Semiconducting ferroelectric perovskites with intermediate bands via B -site Bi5+ doping

We propose B-site Bi5+-doped ferroelectric perovskite materials as suitable candidates for the bulk photovoltaic effect and related solar applications. The low-lying 6s empty states of the electronegative Bi atom produce empty bands in the energy gap of the parent materials, effectively lowering the band gap by 1-2 eV, depending on the composition of the ferroelectric end member and the concentration of Bi5+ in the solid solution.
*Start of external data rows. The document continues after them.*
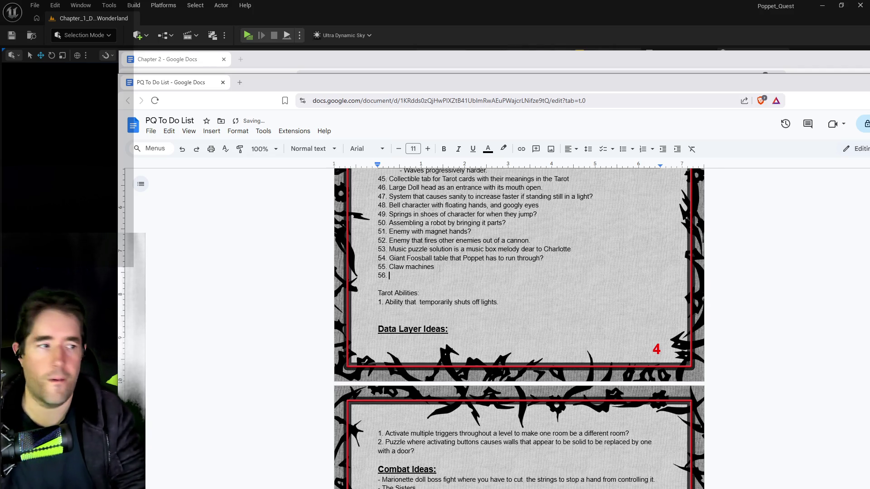
pyautogui.write('A ')
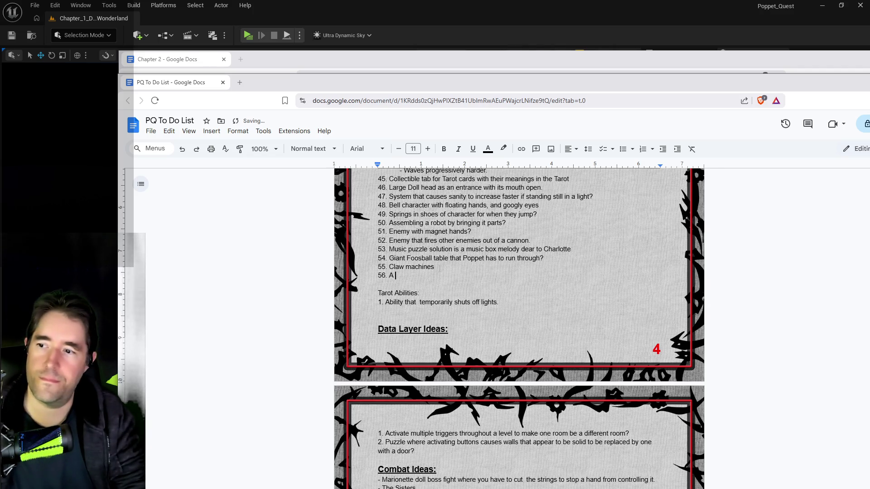
pyautogui.write('bar ')
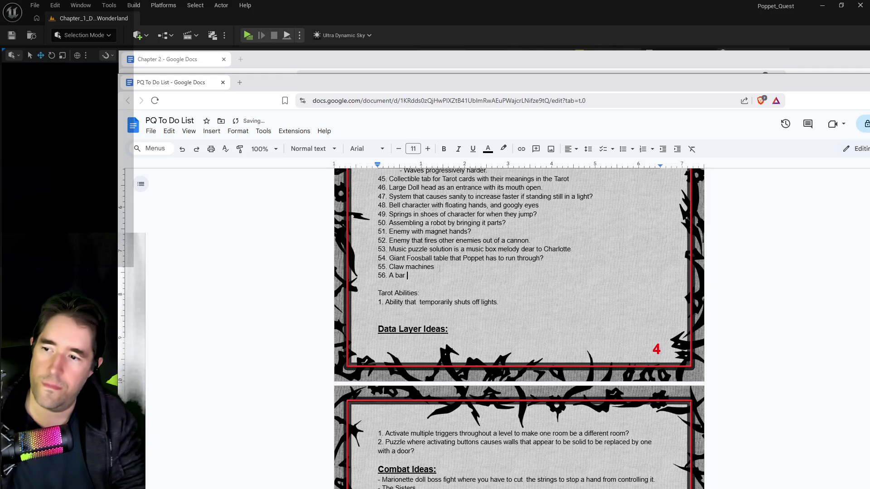
pyautogui.write('and')
pyautogui.press('BackSpace')
pyautogui.press('BackSpace')
pyautogui.press('BackSpace')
The polarization decreases but survives upon doping, which enables the "shift-current" mechanism for photocurrent generation, while the decreased band gap allows absorption of much of the visible spectrum. The magnitude of shift-current response is calculated for 0.75Pb2InNbO6-0.25Ba2InBiO6 (PIN-BIB) and 0.75Pb2ScNbO6-0.25Ba2ScNbO6 (PSN-BSB) and is predicted to exceed the visible-light bulk photovoltaic response of all previously reported materials, including BiFeO3. Furthermore, the existence of their intermediate bands and multiple band gaps, combined with Fermi-level tuning by A-site co-doping, also allows for their potential application in traditional p-n junction-based solar cells as broad-spectrum photoabsorbers.